### TUGAS YANG DIKERJAKAN
A: Menurut khotbah tentang teknologi informasi, berapa lama waktu yang dibutuhkan dari penemuan listrik hingga penemuan telepon?
B: Salin ulang bagian khotbah tentang teknologi informasi yang dimulai pada kata-kata "KHUTBAH JUM'AT: MENYIKAPI" dan berhenti setelah "Agama Kota Palopo)", lalu tukar "Kepala Seksi" dengan "Kepala Bidang".

### TEKS PILIHAN
----
Cari

KHUTBAH JUM'AT: MENYIKAPI KEMAJUAN TEKNOLOGI INFORMASI DALAM PERSPEKTIF ISLAM

oleh : H. Muhammad Aslam (Kepala Seksi Bimas Islam Kantor Kementerian Agama Kota Palopo)

Hadirin jamaah Jum'at yang berbahagia,

Saat ini kita hidup di era di mana kemajuan teknologi dan informasi berkembang dengan kecepatan yang belum pernah terbayangkan sebelumnya. Jika kita melihat sejarah, jarak antara satu penemuan besar dengan penemuan besar lainnya membutuhkan rentang waktu yang sangat lama. Misalnya, Sebagai contoh, dari penemuan listrik oleh Benjamin Franklin pada 1752 hingga telepon oleh Alexander Graham Bell pada 1876, dibutuhkan waktu sekitar 120 tahun. Namun, saat ini, penemuan dan inovasi teknologi seolah terjadi setiap detik, setiap menit. Perkembangan internet, telepon pintar, media sosial, dan kecerdasan buatan (AI) merubah cara kita hidup, berkomunikasi, dan mendapatkan informasi secara drastis dalam hitungan tahun, bahkan bulan.
----
(Beberapa baris)
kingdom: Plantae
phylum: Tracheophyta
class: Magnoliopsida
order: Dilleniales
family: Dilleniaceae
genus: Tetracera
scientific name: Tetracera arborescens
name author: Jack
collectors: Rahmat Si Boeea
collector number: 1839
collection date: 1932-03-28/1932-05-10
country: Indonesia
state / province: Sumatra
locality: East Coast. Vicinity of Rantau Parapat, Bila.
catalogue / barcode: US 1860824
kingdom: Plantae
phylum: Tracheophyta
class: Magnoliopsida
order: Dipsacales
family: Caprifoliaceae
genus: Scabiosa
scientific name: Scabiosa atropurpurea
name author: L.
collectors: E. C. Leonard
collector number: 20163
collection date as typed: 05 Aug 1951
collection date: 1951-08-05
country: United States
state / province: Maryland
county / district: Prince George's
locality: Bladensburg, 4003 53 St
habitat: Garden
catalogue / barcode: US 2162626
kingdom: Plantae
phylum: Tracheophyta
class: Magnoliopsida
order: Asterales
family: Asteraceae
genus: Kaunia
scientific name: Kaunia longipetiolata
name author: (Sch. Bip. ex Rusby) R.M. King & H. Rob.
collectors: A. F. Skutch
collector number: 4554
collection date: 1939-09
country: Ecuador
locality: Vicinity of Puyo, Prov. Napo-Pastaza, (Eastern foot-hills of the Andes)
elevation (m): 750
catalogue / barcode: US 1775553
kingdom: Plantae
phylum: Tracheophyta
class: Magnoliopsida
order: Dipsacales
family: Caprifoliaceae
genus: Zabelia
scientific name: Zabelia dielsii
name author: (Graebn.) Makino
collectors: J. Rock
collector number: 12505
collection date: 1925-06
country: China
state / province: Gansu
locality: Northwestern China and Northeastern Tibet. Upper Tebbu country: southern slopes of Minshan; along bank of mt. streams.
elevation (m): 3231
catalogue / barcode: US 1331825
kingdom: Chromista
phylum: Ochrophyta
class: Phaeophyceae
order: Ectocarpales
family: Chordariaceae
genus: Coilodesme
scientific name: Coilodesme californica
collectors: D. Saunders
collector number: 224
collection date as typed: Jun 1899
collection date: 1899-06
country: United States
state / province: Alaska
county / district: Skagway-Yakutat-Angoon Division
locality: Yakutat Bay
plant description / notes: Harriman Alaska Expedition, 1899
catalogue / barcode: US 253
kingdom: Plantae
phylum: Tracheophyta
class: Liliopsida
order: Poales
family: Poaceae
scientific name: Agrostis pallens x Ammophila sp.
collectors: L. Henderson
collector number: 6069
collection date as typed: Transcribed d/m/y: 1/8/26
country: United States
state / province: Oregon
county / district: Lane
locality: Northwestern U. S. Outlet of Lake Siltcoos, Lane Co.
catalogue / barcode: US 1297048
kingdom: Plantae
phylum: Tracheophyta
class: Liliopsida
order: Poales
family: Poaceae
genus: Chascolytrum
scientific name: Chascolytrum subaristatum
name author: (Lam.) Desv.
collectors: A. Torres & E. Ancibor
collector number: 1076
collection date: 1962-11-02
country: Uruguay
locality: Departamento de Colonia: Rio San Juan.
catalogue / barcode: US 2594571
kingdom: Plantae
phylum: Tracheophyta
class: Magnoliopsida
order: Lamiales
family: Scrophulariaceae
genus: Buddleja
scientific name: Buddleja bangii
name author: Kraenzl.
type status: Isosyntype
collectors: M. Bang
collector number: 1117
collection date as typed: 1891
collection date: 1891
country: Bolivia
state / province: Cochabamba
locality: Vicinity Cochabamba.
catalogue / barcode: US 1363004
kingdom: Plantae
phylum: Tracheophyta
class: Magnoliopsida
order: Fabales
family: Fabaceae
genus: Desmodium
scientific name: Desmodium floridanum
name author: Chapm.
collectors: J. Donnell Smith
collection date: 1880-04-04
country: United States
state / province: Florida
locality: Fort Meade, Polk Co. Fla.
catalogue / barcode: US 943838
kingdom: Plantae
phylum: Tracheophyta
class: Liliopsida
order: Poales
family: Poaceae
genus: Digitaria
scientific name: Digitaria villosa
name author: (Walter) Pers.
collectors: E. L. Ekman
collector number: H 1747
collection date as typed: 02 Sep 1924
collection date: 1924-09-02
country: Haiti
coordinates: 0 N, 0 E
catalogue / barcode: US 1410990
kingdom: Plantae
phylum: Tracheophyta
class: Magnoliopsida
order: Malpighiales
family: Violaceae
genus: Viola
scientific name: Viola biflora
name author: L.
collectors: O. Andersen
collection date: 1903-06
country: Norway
----
### PENYELESAIAN SOAL
A: Sekitar 120 tahun.

B:
KHUTBAH JUM'AT: MENYIKAPI KEMAJUAN TEKNOLOGI INFORMASI DALAM PERSPEKTIF ISLAM

oleh : H. Muhammad Aslam (Kepala Bidang Bimas Islam Kantor Kementerian Agama Kota Palopo)